Mistake #1: Center the conversation around yourself and what you have to offer
In the old approach of cold calling, you introduce yourself, explain what you do, and suggest a benefit or feature of your product. And then you close your eyes and pray that the other person will be interested
Unfortunately, the moment you stop talking you usually hear, “Sorry, I’m busy,” or “Sorry, I’m not interested.”
You see, you’ve started your cold call by talking about your world and what you have to offer. But realistically, most people aren’t all that interested in you. When you talk about your company and your product, it’s just another advertisement to them. You haven’t engaged them, so they often just “turn the page.”
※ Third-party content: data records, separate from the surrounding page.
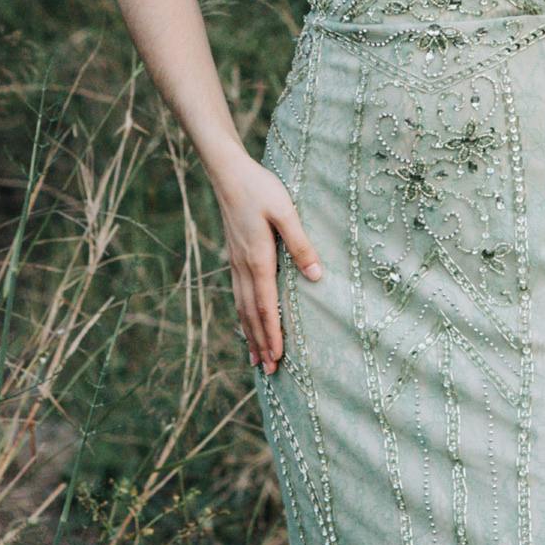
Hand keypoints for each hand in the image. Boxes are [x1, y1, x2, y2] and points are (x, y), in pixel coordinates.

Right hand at [216, 151, 319, 371]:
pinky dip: (243, 315)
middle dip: (262, 343)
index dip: (272, 334)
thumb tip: (316, 275)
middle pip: (252, 314)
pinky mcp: (234, 256)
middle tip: (270, 371)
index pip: (266, 306)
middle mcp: (243, 267)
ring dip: (251, 334)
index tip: (279, 358)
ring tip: (257, 359)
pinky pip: (238, 294)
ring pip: (242, 307)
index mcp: (258, 259)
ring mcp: (236, 262)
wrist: (227, 173)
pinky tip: (246, 324)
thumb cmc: (260, 188)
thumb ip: (300, 243)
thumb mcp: (286, 211)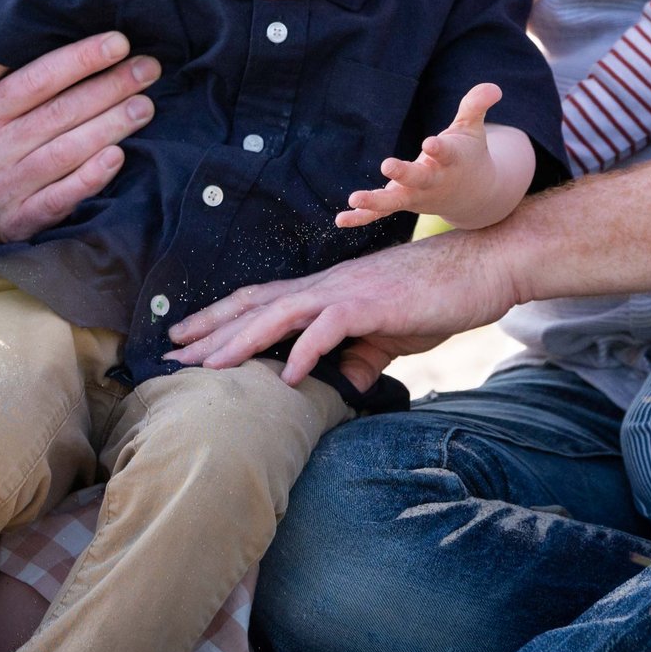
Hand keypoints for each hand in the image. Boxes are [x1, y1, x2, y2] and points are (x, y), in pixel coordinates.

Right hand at [0, 31, 156, 240]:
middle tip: (148, 70)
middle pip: (58, 112)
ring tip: (144, 107)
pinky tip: (118, 157)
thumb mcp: (2, 114)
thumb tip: (101, 51)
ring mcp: (3, 188)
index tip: (120, 43)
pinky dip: (91, 176)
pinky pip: (60, 197)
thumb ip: (37, 88)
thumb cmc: (4, 149)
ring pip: (64, 152)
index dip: (81, 59)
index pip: (38, 78)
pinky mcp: (19, 222)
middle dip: (109, 87)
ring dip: (110, 126)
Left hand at [164, 226, 522, 385]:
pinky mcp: (372, 305)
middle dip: (210, 332)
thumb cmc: (436, 297)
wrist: (480, 268)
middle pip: (255, 305)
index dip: (219, 321)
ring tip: (208, 367)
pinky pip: (330, 329)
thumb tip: (342, 383)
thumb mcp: (390, 335)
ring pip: (279, 313)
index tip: (184, 342)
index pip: (260, 303)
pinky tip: (285, 380)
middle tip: (170, 356)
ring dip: (240, 339)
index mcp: (326, 292)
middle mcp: (326, 286)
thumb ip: (362, 356)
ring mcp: (347, 293)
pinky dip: (306, 354)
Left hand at [337, 83, 501, 226]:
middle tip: (388, 165)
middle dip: (404, 173)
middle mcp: (434, 180)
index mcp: (451, 160)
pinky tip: (341, 219)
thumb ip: (476, 106)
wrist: (474, 195)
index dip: (439, 149)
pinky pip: (381, 213)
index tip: (430, 143)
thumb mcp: (472, 127)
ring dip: (376, 200)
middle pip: (419, 178)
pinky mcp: (403, 202)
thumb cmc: (468, 154)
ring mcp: (417, 195)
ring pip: (396, 200)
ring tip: (355, 198)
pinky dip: (362, 217)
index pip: (446, 154)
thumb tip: (494, 87)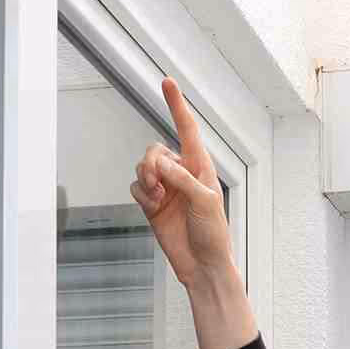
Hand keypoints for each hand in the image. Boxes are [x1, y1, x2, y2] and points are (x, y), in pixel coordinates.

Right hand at [130, 79, 232, 288]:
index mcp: (200, 167)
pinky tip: (152, 206)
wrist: (202, 265)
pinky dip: (141, 193)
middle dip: (152, 163)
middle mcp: (181, 173)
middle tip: (159, 184)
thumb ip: (183, 178)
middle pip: (155, 149)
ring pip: (143, 167)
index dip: (176, 105)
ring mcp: (165, 188)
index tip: (167, 82)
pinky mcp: (152, 204)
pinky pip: (136, 186)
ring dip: (146, 179)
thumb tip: (161, 164)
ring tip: (157, 198)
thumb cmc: (213, 234)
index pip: (187, 129)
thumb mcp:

Prospects are much more interested in themselves and what’s important to them. So if you start the conversation by focusing on their world, they’re more likely to interact with you.
So instead, talk about an issue or problem they may need solving. Focus on them rather than on what you have to offer. And see where it takes you.
Mistake #2: Being confident they should buy your product or service
In the old cold calling mindset, you’re taught to focus on the sale and be completely confident that what you’re offering is something the other person should buy.
The problem with this approach is that you haven’t asked them to determine this along with you. So think about it – in the old mindset, you’re really deciding for someone else what’s good for them. I know this isn’t intended, but that’s exactly what comes across to your prospects.
So rather than being full of confidence and enthusiasm, stop for a minute and think about the other individual. Relax into a real conversation instead of moving into a persuasive strategy or sales pitch. Put yourself in their shoes and invite them to explore along with you whether what you have to offer is a match for them.
Others truly can distinguish the difference. You’re inviting them to see if you might be able to help them solve a problem. This makes for a much better connection right at the beginning, and you’ll get that immediate rejection reaction much less frequently.
Mistake #3: When someone brings up an objection, try to overcome it
You know, one of the reasons cold calling is so difficult is that sometimes you may not be very familiar with the other person and their business. When you make that first call, you don’t know very much about their issues, problems, budget, and time constraints.
Chances are, not everyone is going to benefit by your product or service.
So realistically, your company or product isn’t going to be a match for everyone. And yet, when someone brings up an objection (“we don’t have the budget for that,” etc.), the old cold calling mindset trains you to “overcome,” “bypass,” or “override.”
But when you do that, you put the other person on the defensive. Something they’ve said is being dismissed. And here’s where rejection can happen very suddenly.
So it’s much better to listen to their concerns and continue to explore whether what you’re offering makes sense for them. There are some wonderful phrases you can use that validate their viewpoint without closing the conversation.
See if you can shift away from those old self-sabotaging mindsets. When you do, you’ll notice that people will engage you much more, and the immediate rejection you’ve grown so accustomed to will happen much less.